• What is needed:
Find and copy every line in the records that includes the string "letter".

• Provided entries:
-*-*-

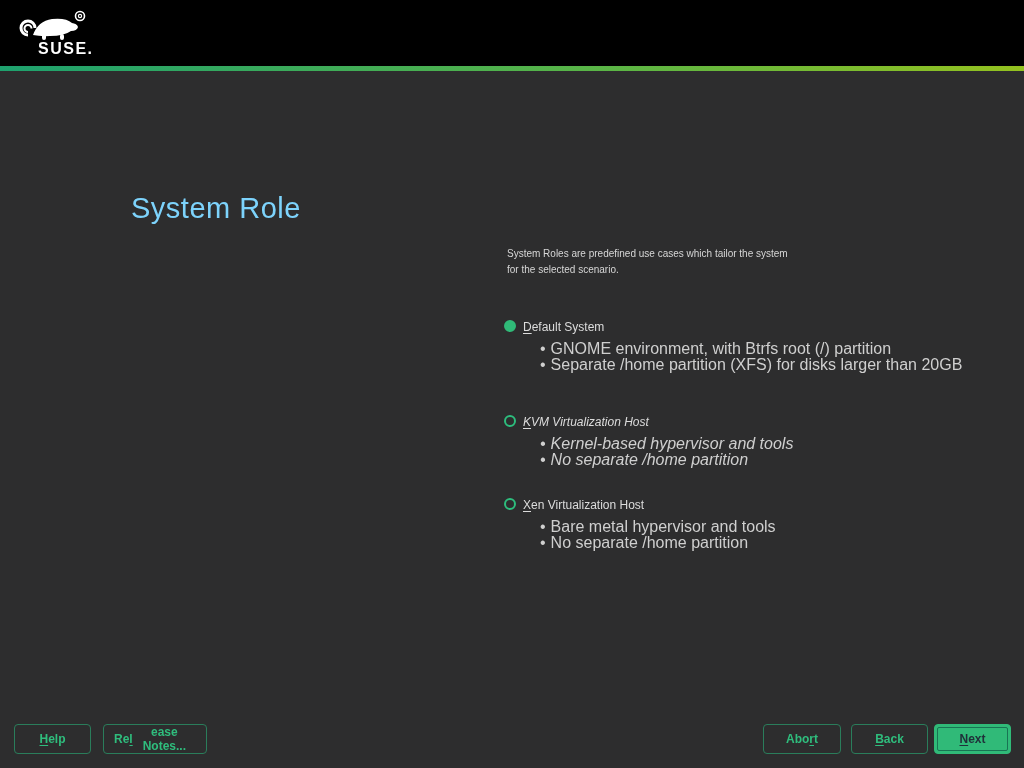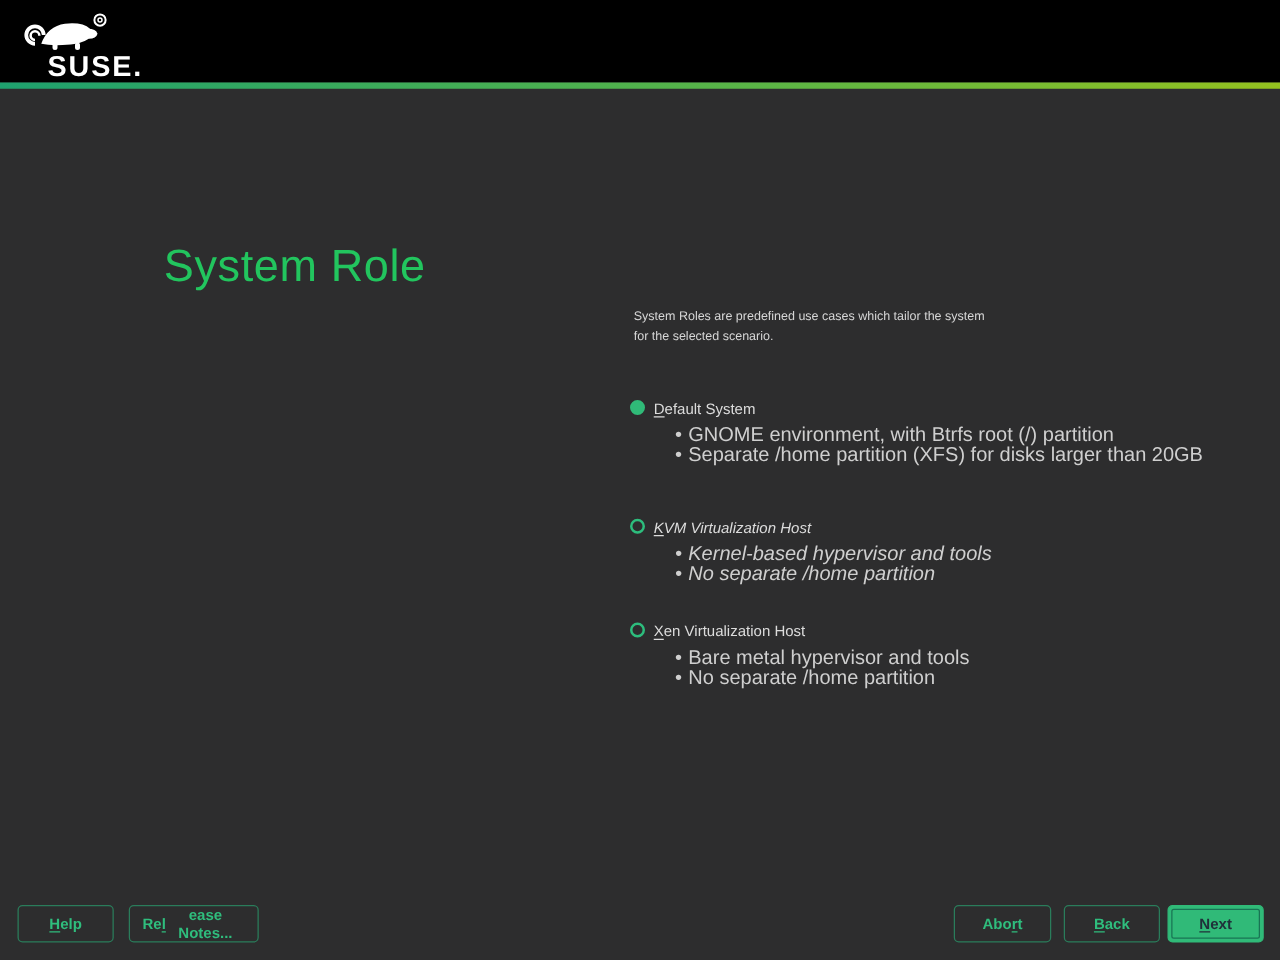--- a/index.html
+++ b/index.html
@@ -5,27 +5,27 @@
   * { margin:0; padding:0; box-sizing:border-box; }
   html,body { width:1024px; height:768px; background:#2d2d2e; }
   body { font-family:"Liberation Sans", sans-serif; }
   .screen { position:relative; width:1024px; height:768px; background:#2d2d2e; overflow:hidden; }
 
   
   .topbar { position:absolute; left:0; top:0; width:1024px; height:66px; background:#000; }
   .gradient-line { position:absolute; left:0; top:66px; width:1024px; height:5px;
                    background:linear-gradient(to right, #1ea16e, #5bb545 60%, #94c11f); }
   .logo { position:absolute; left:14px; top:6px; width:90px; height:56px; }
-  .logo-text { position:absolute; left:24px; top:34px; color:#fff; font-size:23px; font-weight:bold;
+  .logo-text { position:absolute; left:24px; top:34px; color:#fff; font-size:16px; font-weight:bold;
                letter-spacing:1.5px; }
   .logo-svg { position:absolute; left:0; top:2px; }
 
   
-  .page-title { position:absolute; left:131px; top:192px; font-size:36px; font-weight:300;
-                color:#22c55e; letter-spacing:0.5px; }
+  .page-title { position:absolute; left:131px; top:192px; font-size:29px; font-weight:300;
+                color:#7dd3fc; letter-spacing:0.5px; }
 
   
   .description { position:absolute; left:507px; top:246px; font-size:10px; line-height:16px;
                  color:#d6d6d6; white-space:pre-line; }
 
   
   .role { position:absolute; left:504px; width:440px; }
   .role-0 { top:320px; } .role-1 { top:415px;font-style:italic; } .role-2 { top:498px; }
   .role-head { display:flex; align-items:flex-start; gap:7px; cursor:default; }
   .radio { width:12px; height:12px; border-radius:50%; border:2px solid #2dbd7d; background:transparent;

-*-*-

• Exercise result:
                letter-spacing:1.5px; }
-                color:#22c55e; letter-spacing:0.5px; }
+                color:#7dd3fc; letter-spacing:0.5px; }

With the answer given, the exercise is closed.